Il Maestro Vittorio de Seta e' morto giorni fa (il 28 Novembre) all' eta' di ottantasette anni. Ci si ricorda spesso degli artisti nel giorno del loro funerale e negli epitaffi ci si lamenta magari dell' oblio a cui sono stati condannati negli ultimi anni della loro vita. Ovviamente a de Seta non e' stata risparmiata questa rettorica.
Non ho visto tutte le sue opere, ma il suo capolavoro "Banditi ad Orgosolo" rimane uno dei miei film preferiti di sempre. Lo avevo riguardato mesi fa', spinto da un fatto di vita quotidiana che poco c'entra con la Sardegna.
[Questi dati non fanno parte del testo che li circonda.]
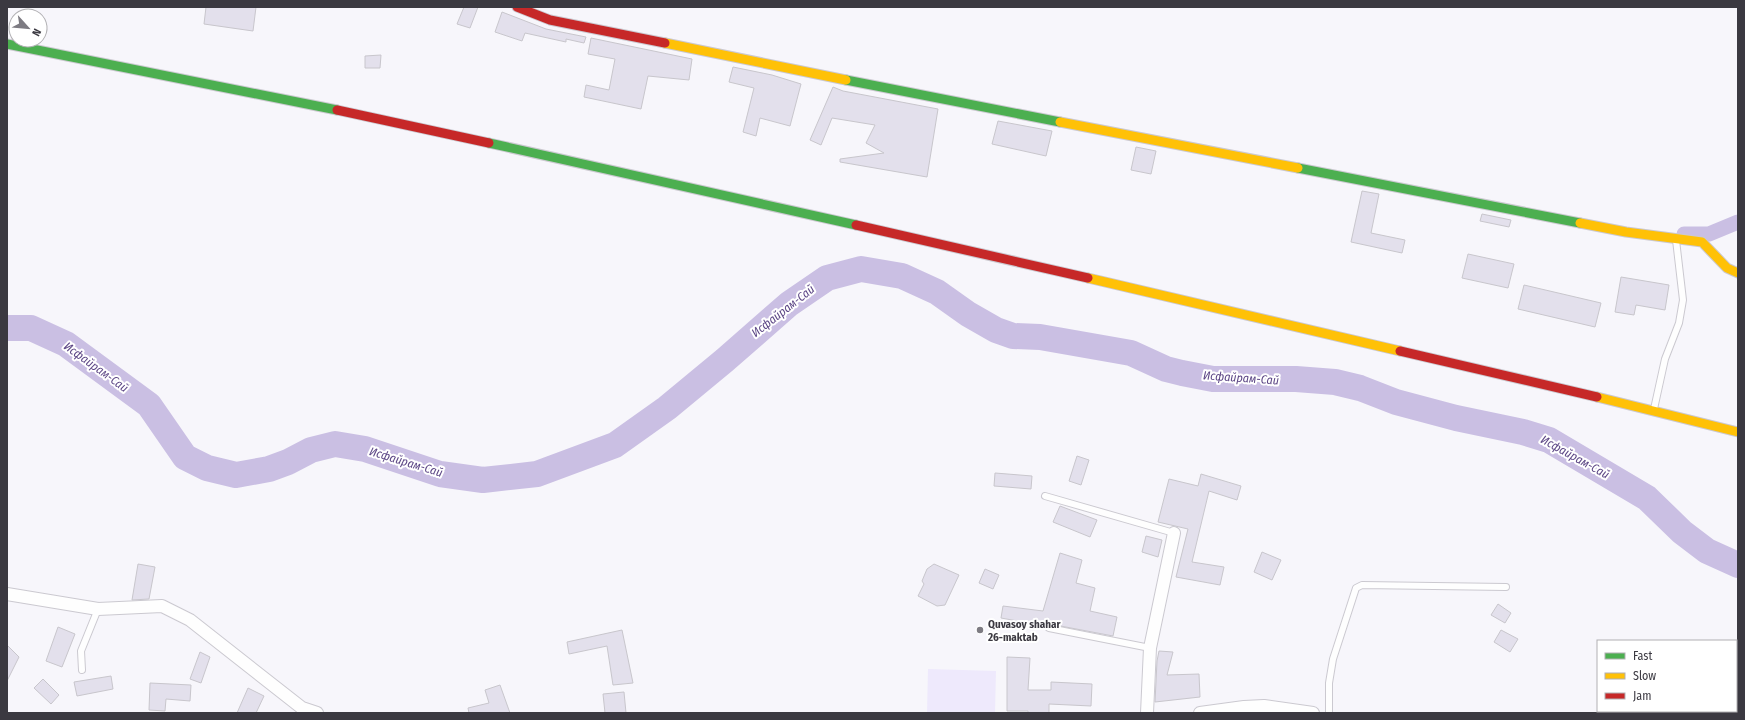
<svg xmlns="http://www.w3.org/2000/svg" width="1745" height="720" viewBox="0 0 1745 720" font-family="'Fira Sans Condensed',sans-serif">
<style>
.green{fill:#eee9fc}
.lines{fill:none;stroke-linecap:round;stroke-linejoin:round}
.canal{stroke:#cabfe3;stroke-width:15}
.river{stroke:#cabfe3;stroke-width:26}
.building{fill:#e3e0ec;stroke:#c8c6cc}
.lane-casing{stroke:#cbc9d0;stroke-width:8}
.street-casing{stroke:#cbc9d0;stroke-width:14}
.fast-casing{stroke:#cbc9d0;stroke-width:11}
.slow-casing{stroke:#cbc9d0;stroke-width:11}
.jam-casing{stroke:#cbc9d0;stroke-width:11}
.lane{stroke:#fefefe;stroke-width:6}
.street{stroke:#fefefe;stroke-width:12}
.fast{stroke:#4caf50;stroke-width:9}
.slow{stroke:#ffc107;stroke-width:9}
.jam{stroke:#c62828;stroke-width:9}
.poi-dot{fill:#7d7b82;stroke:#fff;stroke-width:1.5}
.labels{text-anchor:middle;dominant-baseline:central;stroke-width:4;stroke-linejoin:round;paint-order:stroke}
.poi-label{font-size:11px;font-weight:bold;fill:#3b3941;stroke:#fff;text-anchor:start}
.water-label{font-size:12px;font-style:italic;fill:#5c4685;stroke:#fff}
</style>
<rect width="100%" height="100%" fill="#f7f6fb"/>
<polygon class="green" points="928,669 996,671 995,713 927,713"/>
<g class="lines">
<polyline class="canal" points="1684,234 1709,234 1738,222"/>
<polyline class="river" points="7,328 31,328 66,344 149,405 185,457 207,468 236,475 269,469 288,462 311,450 335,444 365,449 440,474 483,480 537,474 615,445 667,408 725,360 789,304 827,278 861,269 902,276 937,292 968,314 996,330 1013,336 1040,337 1131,353 1166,369 1182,373 1213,379 1296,379 1335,382 1360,388 1396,402 1456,418 1523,432 1549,440 1647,498 1682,532 1707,551 1738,565"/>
</g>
<g class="building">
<polygon points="206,7 256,7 253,31 204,24"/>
<polygon points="464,7 478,7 470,28 457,24"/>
<polygon points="502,12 546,29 586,37 584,43 566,39 566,42 525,33 522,41 495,32"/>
<polygon points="591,38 692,59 689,80 648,76 641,109 584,97 586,85 609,90 615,59 588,54"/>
<polygon points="381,55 380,68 365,68 365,56"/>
<polygon points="733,67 772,75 801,84 790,126 760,118 756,136 743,132 754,88 729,82"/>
<polygon points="833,87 843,91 938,109 927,177 840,162 840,159 884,153 866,143 875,125 832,118 821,145 810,140"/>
<polygon points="998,121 1052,131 1046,156 992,144"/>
<polygon points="1136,147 1156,151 1151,174 1131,170"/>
<polygon points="1362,191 1379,194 1371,233 1405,240 1402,253 1351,242"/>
<polygon points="1482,214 1511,220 1509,227 1480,221"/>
<polygon points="1468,254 1514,264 1508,288 1462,278"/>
<polygon points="1621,277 1669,285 1665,310 1636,305 1634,315 1615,312"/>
<polygon points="1524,285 1601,303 1595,327 1518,309"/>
<polygon points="1077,456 1089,460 1081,485 1069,481"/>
<polygon points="995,473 1032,476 1031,489 994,486"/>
<polygon points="1201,474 1241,486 1237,500 1209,491 1192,562 1224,567 1220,585 1176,577 1188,529 1158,522 1169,479 1198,486"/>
<polygon points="1060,506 1097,520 1090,537 1053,522"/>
<polygon points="1146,536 1162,540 1158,557 1142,552"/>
<polygon points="1262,552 1281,560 1272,580 1254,572"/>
<polygon points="1060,553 1082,560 1076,583 1095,588 1090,611 1117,617 1113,636 1050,624 1045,626 1001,618 1003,606 1043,611"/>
<polygon points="138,564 155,567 149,599 132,600"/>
<polygon points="934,564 959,575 945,605 937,606 918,596 924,584 922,581 927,569"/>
<polygon points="985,569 999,575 993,589 979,583"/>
<polygon points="1498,604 1511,613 1505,623 1491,615"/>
<polygon points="58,627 75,634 62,667 46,661"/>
<polygon points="622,630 633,683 613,685 607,646 569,654 567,642"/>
<polygon points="1501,630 1518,639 1510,652 1494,642"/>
<polygon points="7,645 19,657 7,681"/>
<polygon points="1159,651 1173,652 1167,675 1199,674 1200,697 1155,702 1157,661"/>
<polygon points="200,652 210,657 201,683 190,679"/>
<polygon points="1007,657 1030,658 1028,690 1051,690 1051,682 1092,684 1091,706 1049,704 1049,713 1028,713 1028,711 1007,711"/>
<polygon points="111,676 113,689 77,696 74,682"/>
<polygon points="43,679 59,695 51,704 34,688"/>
<polygon points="150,683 191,685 190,701 166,699 165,711 149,710"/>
<polygon points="500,685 510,713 469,713 468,708 489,703 485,690"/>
<polygon points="248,688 264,696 256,713 237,713"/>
<polygon points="624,692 626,713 605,713 603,694"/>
</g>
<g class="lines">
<defs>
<g id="lane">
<polyline points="1654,409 1665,359 1679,323 1683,300 1676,240"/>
<polyline points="1045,496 1174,533"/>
<polyline points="1049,628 1150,648"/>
<polyline points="82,670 81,651 98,609"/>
<polyline points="1329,713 1329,683 1333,659 1356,588 1362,585 1506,587"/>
</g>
<g id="street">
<polyline points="7,594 98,609 162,606 190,620 302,708 317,713"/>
<polyline points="1147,713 1150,648 1174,533"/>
<polyline points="1200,713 1244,707 1264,706 1313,713"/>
</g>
<g id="fast">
<polyline points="7,44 337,110"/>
<polyline points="846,80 1060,122"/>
<polyline points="489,143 856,225"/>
<polyline points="1298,168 1580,223"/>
</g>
<g id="slow">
<polyline points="665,43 846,80"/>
<polyline points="1060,122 1298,168"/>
<polyline points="1580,223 1626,232 1702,242 1727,268 1738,273"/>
<polyline points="1088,278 1400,351"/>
<polyline points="1597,397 1738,432"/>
</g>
<g id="jam">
<polyline points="517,7 550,20 665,43"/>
<polyline points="337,110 489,143"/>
<polyline points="856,225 1088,278"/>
<polyline points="1400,351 1597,397"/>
</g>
</defs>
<use href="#lane" class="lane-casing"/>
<use href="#street" class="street-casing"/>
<use href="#fast" class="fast-casing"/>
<use href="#slow" class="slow-casing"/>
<use href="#jam" class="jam-casing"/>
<use href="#lane" class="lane"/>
<use href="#street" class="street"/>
<use href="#fast" class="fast"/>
<use href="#slow" class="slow"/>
<use href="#jam" class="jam"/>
</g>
<circle class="poi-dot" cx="980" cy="630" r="4"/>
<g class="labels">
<g class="poi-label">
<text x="988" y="624">Quvasoy shahar<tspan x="988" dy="13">26-maktab</tspan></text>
</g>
<g class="water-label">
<text transform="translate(783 311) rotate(-38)">Исфайрам-Сай</text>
<text transform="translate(96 367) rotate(36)">Исфайрам-Сай</text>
<text transform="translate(1241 378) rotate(4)">Исфайрам-Сай</text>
<text transform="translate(1575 457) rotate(29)">Исфайрам-Сай</text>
<text transform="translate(406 462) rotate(17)">Исфайрам-Сай</text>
</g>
</g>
<rect width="1745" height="720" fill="none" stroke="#3b3941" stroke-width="16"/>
<rect x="1597" y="640" width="140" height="72" fill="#ffffff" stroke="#b1b0b3"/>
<rect x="1605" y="653" width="20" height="6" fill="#4caf50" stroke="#b1b0b3"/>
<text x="1633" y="660" font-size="12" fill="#3b3941">Fast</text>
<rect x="1605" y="673" width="20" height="6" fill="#ffc107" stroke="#b1b0b3"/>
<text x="1633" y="680" font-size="12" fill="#3b3941">Slow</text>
<rect x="1605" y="693" width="20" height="6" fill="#c62828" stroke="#b1b0b3"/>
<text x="1633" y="700" font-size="12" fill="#3b3941">Jam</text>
<g transform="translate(28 28) rotate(117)"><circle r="19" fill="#ffffff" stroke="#b1b0b3"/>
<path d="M0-3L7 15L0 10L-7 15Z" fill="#7d7b82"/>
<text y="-6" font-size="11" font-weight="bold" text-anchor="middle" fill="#3b3941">N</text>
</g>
</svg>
Mentre viaggiavo in auto mi capito' di passare in una riserva Indiana, di quelle che ora sopravvivono grazie al gioco d' azzardo e ai negozi di amuleti, unica vestigia della loro storia passata. Rimane infatti poco di cio' che fu la Nazione Indiana, della loro immensa cultura naturalistica, cucina, religione, relazioni sociali. Un senso di profonda tristezza mi assale ogni volta che vedo uno di quei cartelli dell' amministrazione federale, che ricorda che li' c'era stata una tribu'. Tornato a casa, per un ovvio riflesso psicologico, ho pensato che riguardare il film di de Seta fosse il giusto omaggio per tutte le tribu' scomparse.
Non per la trama, ma per l' atmosfera che ogni scena e immagine sa trasmettere. Mentre guardo il film quasi percepisco l' odore della macchia, del fumo di legna bagnata, sento quasi come reali i silenzi di quegli spazi aperti e primitivi che solo in Sardegna ho trovato. Potere di un uso magistrale della camera da presa e di un senso profondo di nostalgia. Nostalgia per qualcosa che forse non ho mai conosciuto, un' immagine di costumi ancestrali che, nel bene e nel male, non esistono piu', spazzati via dalla modernita' senza poi la Sardegna diventare totalmente moderna.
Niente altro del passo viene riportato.